> Aim of the task:
When a line in the listing contains the string "none", pick it out and copy it.
__________
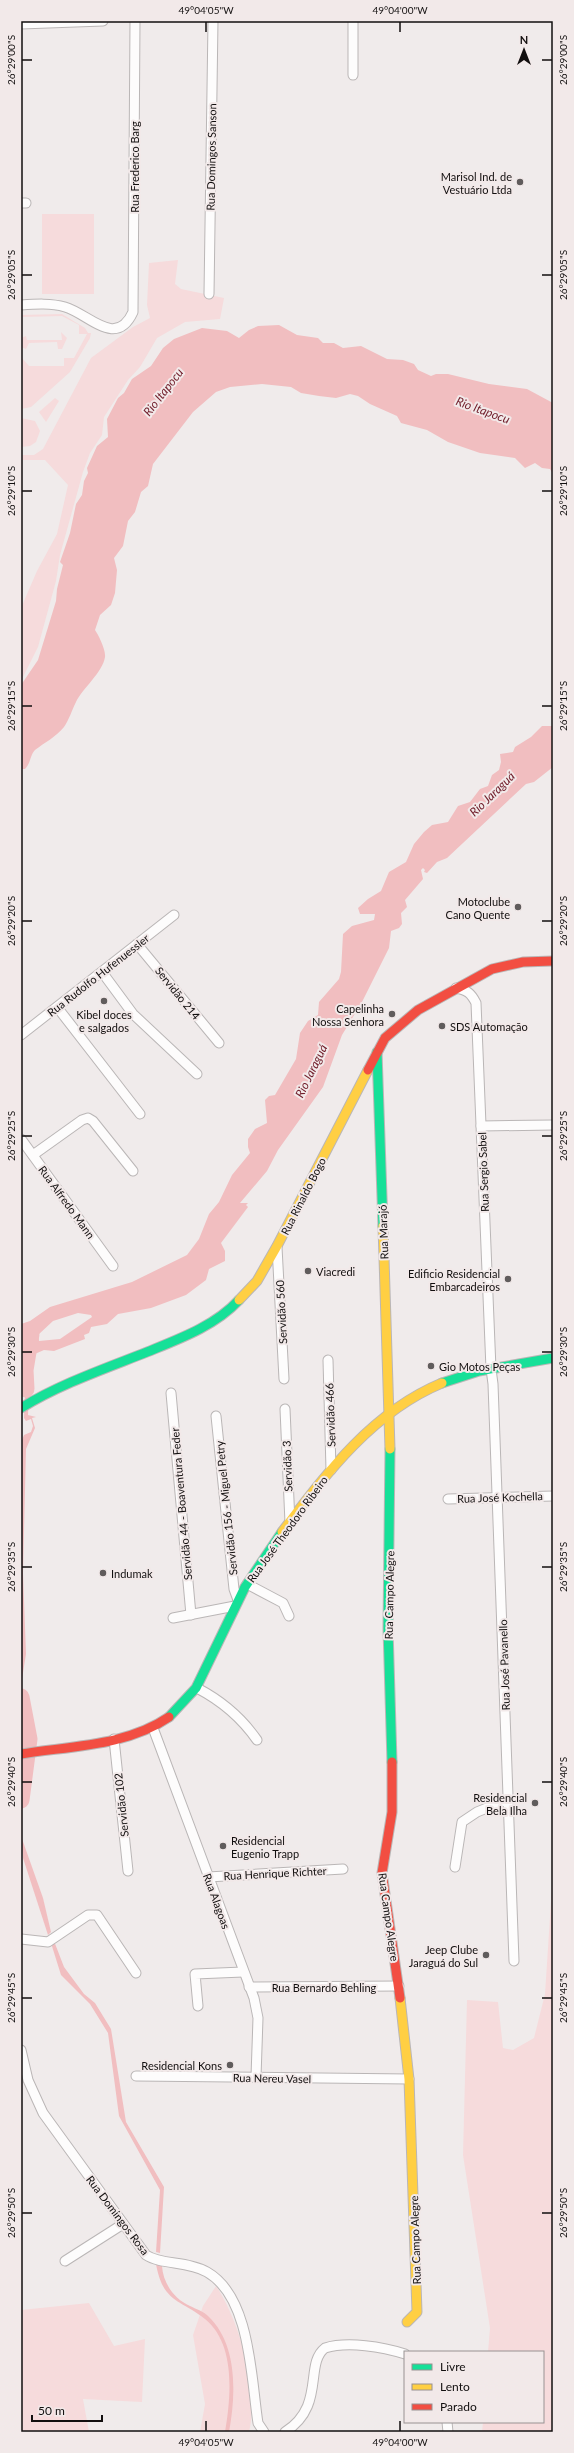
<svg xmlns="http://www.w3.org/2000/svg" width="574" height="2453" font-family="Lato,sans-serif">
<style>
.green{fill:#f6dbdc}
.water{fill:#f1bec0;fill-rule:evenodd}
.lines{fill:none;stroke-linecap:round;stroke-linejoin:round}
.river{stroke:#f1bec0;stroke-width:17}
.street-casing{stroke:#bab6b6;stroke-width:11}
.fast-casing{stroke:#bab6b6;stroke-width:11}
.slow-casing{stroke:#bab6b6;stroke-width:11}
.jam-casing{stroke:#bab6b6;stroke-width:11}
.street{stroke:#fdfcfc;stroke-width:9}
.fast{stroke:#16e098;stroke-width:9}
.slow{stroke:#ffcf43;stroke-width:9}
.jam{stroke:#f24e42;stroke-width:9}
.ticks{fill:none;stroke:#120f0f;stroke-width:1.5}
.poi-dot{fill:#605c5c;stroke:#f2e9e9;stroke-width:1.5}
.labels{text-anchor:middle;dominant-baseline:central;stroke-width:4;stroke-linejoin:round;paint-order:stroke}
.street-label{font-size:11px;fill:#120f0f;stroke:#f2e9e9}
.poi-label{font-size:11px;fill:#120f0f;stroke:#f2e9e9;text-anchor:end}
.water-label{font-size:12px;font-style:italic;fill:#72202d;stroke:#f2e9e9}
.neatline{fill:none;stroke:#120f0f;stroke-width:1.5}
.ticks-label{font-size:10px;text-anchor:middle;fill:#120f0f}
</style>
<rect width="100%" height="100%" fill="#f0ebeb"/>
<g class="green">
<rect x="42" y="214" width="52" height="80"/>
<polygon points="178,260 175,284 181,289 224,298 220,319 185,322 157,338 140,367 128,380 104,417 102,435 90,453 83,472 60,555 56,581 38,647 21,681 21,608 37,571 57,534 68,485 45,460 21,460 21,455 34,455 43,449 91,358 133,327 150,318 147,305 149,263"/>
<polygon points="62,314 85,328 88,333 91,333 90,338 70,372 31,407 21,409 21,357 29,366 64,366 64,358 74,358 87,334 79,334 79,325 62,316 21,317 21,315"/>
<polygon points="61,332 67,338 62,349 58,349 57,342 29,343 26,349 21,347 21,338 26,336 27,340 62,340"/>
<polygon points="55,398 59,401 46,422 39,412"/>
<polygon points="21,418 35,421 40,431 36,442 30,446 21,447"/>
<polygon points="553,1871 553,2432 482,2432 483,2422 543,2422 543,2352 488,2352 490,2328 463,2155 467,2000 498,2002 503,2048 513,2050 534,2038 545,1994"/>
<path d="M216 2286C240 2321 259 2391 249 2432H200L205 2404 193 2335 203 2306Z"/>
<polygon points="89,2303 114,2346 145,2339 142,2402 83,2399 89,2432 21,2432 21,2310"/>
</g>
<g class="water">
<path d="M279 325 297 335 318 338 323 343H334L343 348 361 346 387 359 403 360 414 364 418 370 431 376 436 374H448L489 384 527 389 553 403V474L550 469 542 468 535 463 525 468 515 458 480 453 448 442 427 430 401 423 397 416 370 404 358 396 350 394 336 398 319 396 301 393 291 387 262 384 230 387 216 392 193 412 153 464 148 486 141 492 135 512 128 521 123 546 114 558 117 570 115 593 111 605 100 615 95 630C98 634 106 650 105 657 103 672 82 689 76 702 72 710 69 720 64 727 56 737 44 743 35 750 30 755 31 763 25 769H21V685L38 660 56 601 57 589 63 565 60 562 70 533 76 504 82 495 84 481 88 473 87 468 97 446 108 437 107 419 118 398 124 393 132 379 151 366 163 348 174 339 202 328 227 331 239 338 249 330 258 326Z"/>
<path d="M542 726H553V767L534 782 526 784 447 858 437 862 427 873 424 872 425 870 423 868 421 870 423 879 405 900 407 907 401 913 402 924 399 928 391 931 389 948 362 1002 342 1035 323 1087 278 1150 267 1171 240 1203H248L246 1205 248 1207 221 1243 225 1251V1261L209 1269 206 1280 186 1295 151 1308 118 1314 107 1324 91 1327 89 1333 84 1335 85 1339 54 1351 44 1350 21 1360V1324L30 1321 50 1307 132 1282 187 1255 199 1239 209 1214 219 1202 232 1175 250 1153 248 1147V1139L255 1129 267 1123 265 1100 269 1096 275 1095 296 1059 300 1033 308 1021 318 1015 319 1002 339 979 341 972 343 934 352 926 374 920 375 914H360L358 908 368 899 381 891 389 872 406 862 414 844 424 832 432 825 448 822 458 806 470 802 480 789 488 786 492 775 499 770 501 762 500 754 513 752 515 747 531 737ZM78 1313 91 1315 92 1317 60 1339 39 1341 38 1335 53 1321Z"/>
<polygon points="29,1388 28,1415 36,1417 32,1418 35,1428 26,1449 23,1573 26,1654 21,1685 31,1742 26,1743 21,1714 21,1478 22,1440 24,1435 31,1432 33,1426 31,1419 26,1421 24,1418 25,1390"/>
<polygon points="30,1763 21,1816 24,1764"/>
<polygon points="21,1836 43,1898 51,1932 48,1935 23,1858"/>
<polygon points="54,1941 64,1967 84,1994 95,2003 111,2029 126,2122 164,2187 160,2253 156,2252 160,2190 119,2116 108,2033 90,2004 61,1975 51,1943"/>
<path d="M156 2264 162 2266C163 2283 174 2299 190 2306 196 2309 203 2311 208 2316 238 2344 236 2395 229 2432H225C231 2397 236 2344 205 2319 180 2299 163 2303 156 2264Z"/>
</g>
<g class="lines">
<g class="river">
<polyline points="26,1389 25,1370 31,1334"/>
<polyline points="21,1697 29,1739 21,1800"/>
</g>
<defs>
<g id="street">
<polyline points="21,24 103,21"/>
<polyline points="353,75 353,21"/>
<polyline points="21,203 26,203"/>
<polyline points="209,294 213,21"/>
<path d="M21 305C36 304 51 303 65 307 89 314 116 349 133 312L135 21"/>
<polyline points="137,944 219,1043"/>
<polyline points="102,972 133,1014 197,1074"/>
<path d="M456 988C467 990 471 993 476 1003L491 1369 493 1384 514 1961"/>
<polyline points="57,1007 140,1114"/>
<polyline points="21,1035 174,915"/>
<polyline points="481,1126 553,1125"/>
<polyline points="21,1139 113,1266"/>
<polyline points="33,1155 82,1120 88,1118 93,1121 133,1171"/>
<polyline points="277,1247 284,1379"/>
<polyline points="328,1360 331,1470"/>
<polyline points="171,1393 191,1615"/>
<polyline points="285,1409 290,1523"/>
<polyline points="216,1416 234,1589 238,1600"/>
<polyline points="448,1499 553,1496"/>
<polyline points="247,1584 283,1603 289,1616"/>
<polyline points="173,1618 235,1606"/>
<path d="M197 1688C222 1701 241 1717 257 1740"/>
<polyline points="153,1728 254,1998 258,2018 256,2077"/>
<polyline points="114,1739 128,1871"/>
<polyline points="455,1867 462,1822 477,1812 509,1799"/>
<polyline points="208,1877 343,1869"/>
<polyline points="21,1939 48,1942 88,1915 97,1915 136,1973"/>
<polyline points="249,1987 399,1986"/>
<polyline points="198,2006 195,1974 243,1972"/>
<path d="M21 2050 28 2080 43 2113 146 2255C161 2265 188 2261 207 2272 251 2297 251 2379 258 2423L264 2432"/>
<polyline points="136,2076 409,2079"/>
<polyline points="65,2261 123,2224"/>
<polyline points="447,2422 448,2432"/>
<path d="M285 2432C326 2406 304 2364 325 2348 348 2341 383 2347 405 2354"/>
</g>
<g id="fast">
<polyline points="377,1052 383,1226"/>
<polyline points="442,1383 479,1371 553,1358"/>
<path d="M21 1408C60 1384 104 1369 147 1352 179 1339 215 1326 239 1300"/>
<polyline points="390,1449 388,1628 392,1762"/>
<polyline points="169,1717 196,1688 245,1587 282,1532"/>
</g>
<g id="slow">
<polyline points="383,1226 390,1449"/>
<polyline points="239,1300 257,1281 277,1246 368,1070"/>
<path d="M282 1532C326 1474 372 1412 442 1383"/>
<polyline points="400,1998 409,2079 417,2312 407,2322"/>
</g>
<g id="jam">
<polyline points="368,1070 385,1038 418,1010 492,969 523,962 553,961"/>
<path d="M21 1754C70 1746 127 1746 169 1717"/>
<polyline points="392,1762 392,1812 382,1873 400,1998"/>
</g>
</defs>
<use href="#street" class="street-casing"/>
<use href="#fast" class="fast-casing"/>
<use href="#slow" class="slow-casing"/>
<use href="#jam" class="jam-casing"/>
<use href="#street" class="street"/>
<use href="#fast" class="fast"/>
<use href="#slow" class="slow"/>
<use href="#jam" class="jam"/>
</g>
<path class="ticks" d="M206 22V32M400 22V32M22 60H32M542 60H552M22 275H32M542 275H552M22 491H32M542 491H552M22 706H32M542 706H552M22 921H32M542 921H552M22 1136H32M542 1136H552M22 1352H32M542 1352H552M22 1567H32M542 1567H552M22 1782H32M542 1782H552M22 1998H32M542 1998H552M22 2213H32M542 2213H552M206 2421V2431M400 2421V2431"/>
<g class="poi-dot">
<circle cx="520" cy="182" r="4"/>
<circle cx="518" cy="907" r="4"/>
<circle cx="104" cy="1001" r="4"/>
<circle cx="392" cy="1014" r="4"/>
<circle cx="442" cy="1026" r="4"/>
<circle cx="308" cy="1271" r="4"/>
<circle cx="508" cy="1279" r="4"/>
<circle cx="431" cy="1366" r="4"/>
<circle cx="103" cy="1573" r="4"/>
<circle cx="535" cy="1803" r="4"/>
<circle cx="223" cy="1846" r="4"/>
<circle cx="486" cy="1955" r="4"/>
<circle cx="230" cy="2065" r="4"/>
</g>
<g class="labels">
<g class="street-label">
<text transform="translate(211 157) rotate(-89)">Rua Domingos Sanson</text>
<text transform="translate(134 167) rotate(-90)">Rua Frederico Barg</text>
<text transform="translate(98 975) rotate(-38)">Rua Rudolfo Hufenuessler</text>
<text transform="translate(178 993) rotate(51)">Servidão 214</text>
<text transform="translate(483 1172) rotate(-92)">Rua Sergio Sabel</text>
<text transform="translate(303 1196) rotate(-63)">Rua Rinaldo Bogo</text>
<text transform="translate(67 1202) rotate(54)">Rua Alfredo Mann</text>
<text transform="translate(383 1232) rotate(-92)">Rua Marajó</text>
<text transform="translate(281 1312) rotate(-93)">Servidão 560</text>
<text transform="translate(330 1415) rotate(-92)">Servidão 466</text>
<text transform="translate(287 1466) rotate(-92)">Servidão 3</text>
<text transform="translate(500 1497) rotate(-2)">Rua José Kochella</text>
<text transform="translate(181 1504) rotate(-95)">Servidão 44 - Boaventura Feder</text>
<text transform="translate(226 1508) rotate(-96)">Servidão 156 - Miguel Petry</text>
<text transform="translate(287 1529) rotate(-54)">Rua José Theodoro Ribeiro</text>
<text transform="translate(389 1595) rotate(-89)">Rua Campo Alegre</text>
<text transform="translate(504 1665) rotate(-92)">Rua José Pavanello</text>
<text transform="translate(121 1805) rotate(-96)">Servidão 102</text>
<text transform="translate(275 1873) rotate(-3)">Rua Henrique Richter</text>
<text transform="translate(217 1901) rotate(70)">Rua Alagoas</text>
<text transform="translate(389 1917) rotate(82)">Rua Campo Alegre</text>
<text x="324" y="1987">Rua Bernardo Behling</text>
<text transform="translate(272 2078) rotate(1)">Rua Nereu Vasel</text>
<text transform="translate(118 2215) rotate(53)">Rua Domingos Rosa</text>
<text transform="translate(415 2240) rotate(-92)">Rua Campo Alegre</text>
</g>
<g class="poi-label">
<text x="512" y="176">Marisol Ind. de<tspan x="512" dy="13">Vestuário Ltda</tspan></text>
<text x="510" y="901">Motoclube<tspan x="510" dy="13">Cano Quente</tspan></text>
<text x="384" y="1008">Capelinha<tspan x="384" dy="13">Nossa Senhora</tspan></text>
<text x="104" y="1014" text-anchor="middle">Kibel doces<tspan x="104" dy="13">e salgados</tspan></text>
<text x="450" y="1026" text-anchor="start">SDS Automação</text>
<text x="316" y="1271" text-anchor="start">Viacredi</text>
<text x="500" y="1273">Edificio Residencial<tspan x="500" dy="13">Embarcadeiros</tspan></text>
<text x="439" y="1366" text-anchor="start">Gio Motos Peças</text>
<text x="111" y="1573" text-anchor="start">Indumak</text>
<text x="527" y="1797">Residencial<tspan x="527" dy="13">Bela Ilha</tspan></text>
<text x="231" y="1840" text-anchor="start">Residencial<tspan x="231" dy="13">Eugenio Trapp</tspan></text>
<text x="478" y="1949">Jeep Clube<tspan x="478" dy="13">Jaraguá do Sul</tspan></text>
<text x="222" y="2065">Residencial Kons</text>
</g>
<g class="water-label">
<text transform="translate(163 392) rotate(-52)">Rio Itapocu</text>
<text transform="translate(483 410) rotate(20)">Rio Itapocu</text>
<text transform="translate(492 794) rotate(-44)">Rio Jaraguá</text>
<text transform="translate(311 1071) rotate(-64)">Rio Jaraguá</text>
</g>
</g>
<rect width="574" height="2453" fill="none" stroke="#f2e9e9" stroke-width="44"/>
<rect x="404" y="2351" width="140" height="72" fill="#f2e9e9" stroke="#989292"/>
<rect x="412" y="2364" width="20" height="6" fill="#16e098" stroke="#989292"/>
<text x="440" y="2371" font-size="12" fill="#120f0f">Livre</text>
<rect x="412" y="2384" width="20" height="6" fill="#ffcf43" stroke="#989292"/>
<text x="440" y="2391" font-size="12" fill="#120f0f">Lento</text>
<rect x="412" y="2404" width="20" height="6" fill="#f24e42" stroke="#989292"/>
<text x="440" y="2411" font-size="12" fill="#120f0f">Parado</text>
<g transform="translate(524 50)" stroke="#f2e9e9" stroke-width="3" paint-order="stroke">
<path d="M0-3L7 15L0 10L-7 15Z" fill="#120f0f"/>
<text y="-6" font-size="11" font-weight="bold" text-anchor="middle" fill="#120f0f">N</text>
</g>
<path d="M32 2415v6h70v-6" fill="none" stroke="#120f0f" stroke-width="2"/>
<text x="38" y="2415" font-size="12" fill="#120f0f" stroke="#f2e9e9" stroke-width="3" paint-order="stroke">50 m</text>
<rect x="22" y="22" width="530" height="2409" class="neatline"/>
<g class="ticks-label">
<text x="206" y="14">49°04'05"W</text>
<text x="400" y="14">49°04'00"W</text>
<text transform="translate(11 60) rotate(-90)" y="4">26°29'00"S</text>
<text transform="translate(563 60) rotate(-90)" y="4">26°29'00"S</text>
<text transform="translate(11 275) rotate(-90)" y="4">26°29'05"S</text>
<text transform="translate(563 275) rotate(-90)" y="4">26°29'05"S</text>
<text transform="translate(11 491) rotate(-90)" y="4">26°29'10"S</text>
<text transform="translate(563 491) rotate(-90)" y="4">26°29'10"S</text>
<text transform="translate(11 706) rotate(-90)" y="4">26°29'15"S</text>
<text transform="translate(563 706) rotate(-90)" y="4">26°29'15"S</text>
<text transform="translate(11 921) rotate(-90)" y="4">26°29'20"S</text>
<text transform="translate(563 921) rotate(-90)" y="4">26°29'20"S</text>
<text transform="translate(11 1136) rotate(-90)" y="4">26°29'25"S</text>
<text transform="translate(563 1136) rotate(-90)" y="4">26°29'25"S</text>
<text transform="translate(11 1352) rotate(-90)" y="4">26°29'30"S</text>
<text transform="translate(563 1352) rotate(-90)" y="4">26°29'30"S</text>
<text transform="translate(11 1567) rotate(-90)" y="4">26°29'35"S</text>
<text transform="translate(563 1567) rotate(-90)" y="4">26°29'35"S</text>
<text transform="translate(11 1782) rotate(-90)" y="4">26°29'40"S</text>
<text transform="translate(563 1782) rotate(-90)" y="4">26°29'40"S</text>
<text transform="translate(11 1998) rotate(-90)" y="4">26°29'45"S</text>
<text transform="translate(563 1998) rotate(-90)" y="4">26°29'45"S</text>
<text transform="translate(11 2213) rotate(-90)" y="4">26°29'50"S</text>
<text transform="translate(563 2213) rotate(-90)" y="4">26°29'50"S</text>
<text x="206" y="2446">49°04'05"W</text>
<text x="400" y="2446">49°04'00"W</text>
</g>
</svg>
__________
> Solution for this exercise:
.lines{fill:none;stroke-linecap:round;stroke-linejoin:round}
.ticks{fill:none;stroke:#120f0f;stroke-width:1.5}
.neatline{fill:none;stroke:#120f0f;stroke-width:1.5}
<rect width="574" height="2453" fill="none" stroke="#f2e9e9" stroke-width="44"/>
<path d="M32 2415v6h70v-6" fill="none" stroke="#120f0f" stroke-width="2"/>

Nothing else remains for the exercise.